Smog towers ineffective, pollution control body tells green tribunal

NewsSmog towers ineffective, pollution control body tells green tribunal

NEW DELHI

The Delhi Pollution Control Committee (DPCC) has told the National Green Tribunal (NGT) that smog towers are not a “practical solution” to curb pollution in the national capital mainly due to their enormous cost and they could be used as a museum piece for dissemination of technical information about the control of air pollution.
The report by the DPCC said that if a 17% reduction in pollution in a 100-metre radius was to be considered favourable, then Delhi would need more than 40,000 such towers to cover its geographical area. It has also been said that the two smog towers installed at Anand Vihar and Connaught Place have not been effective. The two smog towers were intended to be experimental devices, and the DPCC pointed out that the results do not support the significant financial burden on the public coffers.

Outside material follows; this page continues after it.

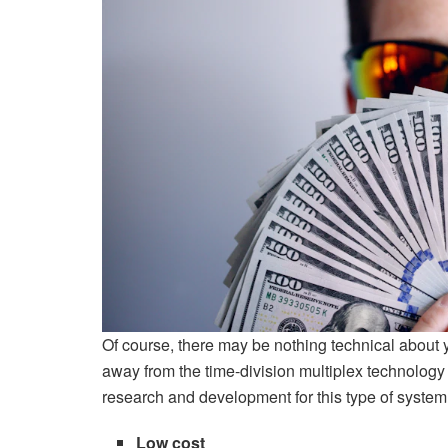
Of course, there may be nothing technical about
away from the time-division multiplex technology
research and development for this type of system
Low cost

Smog towers can only provide clean air up to 200 meters away, thus it is not feasible to provide clean air inside a kilometer, said DPCC. A smog tower requires approximately Rs 1.5 crore in annual operation and maintenance, and an annual electricity bill of about Rs 90 lakh brings the total cost of operation and maintenance to roughly Rs 20 lakh each month.
Each smog tower can only reduce pollution by 17% within a 100-metre radius and costs about Rs 15 lakh per month to operate. Given the 1,483 square km that make up the national capital, 47,229 pollution towers will be needed, at an estimated cost of Rs 11,80,725 crore.
According to an IIT Delhi study, smog towers barely make a small difference in air pollution—roughly 13-15%t—within a 200-meter radius. There is a decrease in air pollution due to seasonal causes as well.


Last week, while hearing the case on the pollution crisis in the national capital, the Supreme Court ordered that a non-functional anti-smog tower in Connaught Place, Delhi, restart after seven months. In 2021, Chief Minister Arvind Kejriwal inaugurated the country’s first smog tower,’ an experimental setup worth Rs 20 crore to purify air.